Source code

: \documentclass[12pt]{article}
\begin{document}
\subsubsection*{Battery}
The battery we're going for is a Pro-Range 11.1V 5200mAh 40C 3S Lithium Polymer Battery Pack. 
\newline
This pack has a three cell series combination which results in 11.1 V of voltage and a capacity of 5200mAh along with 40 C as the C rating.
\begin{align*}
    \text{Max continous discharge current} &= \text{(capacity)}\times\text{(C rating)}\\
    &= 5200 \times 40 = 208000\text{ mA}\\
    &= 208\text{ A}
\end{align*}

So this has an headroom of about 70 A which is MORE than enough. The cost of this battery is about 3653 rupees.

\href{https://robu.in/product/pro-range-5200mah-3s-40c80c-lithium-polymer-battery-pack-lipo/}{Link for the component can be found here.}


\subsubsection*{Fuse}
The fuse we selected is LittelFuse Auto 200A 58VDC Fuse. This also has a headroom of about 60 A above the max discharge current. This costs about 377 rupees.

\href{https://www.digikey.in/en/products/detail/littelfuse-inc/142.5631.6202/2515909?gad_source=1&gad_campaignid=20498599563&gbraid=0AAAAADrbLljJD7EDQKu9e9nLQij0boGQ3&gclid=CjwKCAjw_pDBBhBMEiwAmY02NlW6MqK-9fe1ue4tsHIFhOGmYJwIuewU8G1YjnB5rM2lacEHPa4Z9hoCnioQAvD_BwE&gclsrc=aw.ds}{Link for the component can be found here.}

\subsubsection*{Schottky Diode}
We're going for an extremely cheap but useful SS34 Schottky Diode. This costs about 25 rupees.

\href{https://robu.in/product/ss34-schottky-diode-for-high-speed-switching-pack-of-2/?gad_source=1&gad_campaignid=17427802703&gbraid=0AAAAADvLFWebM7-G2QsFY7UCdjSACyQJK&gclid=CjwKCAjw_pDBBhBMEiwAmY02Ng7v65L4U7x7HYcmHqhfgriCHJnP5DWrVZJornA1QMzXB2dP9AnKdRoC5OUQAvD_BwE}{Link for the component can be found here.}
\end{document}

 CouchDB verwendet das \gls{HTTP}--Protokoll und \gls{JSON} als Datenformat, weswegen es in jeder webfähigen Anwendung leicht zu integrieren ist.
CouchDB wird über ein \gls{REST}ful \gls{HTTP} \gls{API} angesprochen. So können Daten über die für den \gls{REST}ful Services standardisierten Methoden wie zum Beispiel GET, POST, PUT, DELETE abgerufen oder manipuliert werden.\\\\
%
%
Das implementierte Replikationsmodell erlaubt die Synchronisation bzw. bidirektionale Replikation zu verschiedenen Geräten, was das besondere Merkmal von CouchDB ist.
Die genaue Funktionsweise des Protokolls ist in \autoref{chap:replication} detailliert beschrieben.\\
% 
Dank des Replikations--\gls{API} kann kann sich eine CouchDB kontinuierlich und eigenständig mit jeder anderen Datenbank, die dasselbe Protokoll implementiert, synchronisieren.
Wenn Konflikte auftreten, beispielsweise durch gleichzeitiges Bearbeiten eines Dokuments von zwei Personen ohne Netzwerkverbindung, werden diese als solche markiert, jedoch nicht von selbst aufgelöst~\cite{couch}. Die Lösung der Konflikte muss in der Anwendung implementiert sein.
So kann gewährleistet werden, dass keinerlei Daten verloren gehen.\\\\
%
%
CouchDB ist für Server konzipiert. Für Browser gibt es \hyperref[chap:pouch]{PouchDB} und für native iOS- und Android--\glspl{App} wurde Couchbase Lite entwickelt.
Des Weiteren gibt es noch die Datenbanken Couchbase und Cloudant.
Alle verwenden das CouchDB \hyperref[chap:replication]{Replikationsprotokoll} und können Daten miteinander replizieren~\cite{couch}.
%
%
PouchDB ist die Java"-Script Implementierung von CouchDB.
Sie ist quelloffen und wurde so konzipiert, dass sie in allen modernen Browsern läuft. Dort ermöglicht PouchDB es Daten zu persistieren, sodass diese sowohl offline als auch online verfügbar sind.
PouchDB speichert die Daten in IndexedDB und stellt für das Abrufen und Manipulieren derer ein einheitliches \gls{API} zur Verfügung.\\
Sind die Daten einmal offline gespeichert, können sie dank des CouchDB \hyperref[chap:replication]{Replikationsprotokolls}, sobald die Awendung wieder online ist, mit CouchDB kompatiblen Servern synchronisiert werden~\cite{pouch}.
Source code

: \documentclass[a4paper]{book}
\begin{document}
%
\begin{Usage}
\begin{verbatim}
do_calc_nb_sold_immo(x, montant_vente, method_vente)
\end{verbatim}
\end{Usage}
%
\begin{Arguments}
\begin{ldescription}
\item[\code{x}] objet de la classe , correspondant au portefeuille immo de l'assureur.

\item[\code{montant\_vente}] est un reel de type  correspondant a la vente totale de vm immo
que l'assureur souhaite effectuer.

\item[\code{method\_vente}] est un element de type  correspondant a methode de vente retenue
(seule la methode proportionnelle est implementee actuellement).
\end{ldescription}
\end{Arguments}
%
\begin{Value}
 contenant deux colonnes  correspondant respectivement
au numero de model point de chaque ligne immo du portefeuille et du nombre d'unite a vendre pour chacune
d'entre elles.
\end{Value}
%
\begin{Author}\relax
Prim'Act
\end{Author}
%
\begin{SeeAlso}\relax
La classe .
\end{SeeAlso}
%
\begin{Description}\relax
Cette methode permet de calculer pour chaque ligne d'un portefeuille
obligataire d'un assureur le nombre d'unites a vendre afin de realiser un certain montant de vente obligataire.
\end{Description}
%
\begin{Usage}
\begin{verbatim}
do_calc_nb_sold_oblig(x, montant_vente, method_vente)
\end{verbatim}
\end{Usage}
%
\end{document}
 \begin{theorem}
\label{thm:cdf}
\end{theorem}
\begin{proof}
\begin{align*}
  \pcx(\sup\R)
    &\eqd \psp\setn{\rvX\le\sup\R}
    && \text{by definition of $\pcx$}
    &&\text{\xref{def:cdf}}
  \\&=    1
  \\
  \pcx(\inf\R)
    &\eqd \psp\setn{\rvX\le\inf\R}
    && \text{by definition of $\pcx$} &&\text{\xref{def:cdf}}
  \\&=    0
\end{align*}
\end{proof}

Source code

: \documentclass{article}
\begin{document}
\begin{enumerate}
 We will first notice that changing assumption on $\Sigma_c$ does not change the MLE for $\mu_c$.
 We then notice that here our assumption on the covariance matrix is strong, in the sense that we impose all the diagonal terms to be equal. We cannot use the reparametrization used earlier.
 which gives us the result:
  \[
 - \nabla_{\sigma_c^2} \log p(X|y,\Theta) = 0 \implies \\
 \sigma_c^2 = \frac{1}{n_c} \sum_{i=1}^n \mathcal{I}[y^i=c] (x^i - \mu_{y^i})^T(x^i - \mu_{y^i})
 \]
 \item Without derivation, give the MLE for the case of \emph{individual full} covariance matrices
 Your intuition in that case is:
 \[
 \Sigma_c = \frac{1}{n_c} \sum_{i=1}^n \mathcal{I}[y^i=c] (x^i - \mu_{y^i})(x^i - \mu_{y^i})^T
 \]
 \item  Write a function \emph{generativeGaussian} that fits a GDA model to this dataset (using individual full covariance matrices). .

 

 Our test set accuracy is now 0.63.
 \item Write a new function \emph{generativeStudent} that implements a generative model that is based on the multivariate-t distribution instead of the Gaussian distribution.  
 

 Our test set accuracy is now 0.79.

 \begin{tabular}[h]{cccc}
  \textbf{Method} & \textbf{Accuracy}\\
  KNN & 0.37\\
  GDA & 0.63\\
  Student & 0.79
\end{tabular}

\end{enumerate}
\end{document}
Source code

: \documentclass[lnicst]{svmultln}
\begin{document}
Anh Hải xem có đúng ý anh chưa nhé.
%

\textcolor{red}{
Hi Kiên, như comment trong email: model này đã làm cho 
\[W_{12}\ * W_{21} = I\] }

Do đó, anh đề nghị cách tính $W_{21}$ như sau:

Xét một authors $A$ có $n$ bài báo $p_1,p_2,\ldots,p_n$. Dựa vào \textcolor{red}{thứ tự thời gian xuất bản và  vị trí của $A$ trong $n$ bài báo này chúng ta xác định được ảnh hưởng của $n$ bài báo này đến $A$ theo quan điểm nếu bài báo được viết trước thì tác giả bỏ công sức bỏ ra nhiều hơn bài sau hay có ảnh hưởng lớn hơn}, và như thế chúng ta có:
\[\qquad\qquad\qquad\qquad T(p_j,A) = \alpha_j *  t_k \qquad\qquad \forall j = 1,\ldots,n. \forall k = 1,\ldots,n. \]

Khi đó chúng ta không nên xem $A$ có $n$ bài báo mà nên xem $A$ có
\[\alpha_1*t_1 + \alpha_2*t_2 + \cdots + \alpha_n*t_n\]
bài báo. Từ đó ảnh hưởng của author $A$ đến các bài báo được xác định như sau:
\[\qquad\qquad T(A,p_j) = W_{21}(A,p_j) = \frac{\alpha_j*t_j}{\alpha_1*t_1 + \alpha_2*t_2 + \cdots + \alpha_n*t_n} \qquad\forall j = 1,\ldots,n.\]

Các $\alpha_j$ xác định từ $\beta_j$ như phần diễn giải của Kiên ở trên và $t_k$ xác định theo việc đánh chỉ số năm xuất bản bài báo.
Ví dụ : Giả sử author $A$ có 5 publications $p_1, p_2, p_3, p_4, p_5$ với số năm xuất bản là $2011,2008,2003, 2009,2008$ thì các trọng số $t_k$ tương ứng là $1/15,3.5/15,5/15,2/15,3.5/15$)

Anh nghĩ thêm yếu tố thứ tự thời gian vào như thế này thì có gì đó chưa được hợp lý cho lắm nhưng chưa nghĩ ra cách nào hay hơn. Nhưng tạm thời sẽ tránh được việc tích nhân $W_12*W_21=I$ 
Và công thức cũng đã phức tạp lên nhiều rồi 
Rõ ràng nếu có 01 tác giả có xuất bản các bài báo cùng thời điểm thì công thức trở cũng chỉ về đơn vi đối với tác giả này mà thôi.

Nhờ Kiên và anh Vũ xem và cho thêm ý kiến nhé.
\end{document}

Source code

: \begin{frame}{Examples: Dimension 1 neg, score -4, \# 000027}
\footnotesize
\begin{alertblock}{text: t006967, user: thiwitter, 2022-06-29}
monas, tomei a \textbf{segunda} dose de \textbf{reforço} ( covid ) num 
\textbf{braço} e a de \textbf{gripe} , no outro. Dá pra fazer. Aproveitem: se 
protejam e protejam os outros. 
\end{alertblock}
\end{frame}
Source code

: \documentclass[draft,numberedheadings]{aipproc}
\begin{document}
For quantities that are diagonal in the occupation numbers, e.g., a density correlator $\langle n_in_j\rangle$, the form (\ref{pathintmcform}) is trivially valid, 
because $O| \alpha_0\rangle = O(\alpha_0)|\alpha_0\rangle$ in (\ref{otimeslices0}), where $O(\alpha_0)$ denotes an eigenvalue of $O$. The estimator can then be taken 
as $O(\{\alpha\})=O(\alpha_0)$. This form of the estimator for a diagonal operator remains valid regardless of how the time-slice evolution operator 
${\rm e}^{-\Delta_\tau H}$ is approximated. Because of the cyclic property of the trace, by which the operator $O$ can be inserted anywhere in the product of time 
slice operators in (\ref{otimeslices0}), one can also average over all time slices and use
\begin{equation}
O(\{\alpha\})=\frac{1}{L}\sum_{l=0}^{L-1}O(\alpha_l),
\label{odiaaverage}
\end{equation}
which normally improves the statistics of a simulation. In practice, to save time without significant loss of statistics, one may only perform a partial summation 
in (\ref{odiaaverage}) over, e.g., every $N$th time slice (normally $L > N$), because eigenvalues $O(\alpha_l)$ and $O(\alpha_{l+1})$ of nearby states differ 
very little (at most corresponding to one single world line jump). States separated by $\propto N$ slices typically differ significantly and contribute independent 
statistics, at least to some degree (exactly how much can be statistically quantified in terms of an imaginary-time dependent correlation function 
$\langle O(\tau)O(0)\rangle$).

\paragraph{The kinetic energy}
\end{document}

******************************

Assigned task: Go through the material line by line and state how many lines hold "then", with no other words.

Output of the task: 2